The EU’s decision last week to back Powerfuel’s Hatfield coal gasification (IGCC) plant is welcome, but the project may only make financial sense with carbon prices at least as high as needed for nuclear power. Powerfuel’s proposed technology is still largely unproven at the scale envisaged and it may well turn out to be far more expensive than expected. There are many sceptics out there around the world saying that IGCC with capture will be even more expensive than nuclear. And offshore wind, today buttressed by a temporary increase in renewable subsidies in the UK, will need similar long-term incentives.

Are there any solutions?
My strong sense is that the woefully slow progress in developing new UK sources of low-carbon electricity might possibly be remedied by agreement between the main UK political parties on a high and semi-permanent carbon tax, probably of at least £40 a tonne. This may imply an increase in electricity costs of about 3 pence per kilowatt hour, a painful jump on already historically high levels.

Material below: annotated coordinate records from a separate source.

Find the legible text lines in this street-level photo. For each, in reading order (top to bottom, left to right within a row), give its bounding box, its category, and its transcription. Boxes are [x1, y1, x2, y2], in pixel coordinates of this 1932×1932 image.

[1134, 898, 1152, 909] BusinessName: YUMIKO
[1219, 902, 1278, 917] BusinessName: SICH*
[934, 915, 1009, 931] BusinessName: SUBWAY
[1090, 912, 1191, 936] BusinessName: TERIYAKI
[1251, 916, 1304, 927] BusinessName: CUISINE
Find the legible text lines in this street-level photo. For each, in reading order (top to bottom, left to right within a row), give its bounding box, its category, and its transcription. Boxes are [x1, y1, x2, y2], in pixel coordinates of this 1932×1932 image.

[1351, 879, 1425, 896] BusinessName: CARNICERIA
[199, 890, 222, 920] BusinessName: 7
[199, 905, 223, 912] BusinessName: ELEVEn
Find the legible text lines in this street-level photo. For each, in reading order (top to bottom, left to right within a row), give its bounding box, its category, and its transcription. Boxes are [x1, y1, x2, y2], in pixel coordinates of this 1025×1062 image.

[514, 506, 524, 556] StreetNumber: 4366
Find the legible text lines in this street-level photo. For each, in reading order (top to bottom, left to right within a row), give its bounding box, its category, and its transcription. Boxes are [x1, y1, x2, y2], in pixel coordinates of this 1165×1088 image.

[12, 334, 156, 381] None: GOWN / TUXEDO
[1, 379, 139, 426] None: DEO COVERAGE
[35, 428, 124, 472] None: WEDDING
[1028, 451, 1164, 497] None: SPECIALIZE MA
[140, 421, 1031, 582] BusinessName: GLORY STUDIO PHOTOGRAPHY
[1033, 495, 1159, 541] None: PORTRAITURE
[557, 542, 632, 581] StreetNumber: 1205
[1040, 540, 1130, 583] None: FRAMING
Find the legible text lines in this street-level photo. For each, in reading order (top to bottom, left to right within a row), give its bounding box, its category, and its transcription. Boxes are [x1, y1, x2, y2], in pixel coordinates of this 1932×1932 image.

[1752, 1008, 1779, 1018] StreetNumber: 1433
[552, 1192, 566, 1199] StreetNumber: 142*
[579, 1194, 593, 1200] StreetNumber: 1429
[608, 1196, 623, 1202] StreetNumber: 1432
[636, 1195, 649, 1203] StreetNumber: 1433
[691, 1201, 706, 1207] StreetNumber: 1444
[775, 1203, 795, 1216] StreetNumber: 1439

Or – and this runs completely against the spirit of electricity market liberalization over the last twenty years – it may be simpler to copy the micro-generation feed-in tariffs scheme and offer a stable and guaranteed price for low-carbon electricity sources constructed in the next fifteen years, perhaps with higher prices for the first 10, 20, and 30 gigawatts of capacity constructed. The early rate might be £80 per mWh for nuclear, £90 for coal with capture, £70 for onshore wind, and £100 for offshore. The effect of this measure will be to unwind the working of the free(ish) markets in electricity generation and retailing. Few people may yet be willing to contemplate such a massive change, but even enthusiasts for liberalised energy markets must surely admit that the inability to incentivise the construction of nuclear, coal with CCS or even wind under the current system is indicative of a market failure of dangerous and unprecedented proportions.


Footnotes
[1] David Kennedy, ‘New nuclear power generation in the UK: Cost benefit analysis’, Energy Policy, 35.7 (2007), 3701-16.
[2] Kennedy 2007: 3709.
[3] Drax power station, by far the biggest in the UK, records in its latest financial statement of August 2009 that the average price it has sold electricity in the forward market for 2011 is £60.30 per mWh.
[4] This requires the assumption that coal power stations are pressed into service last: after gas and renewable (i.e. in economist’s language, coal stations are the ‘marginal’ producers).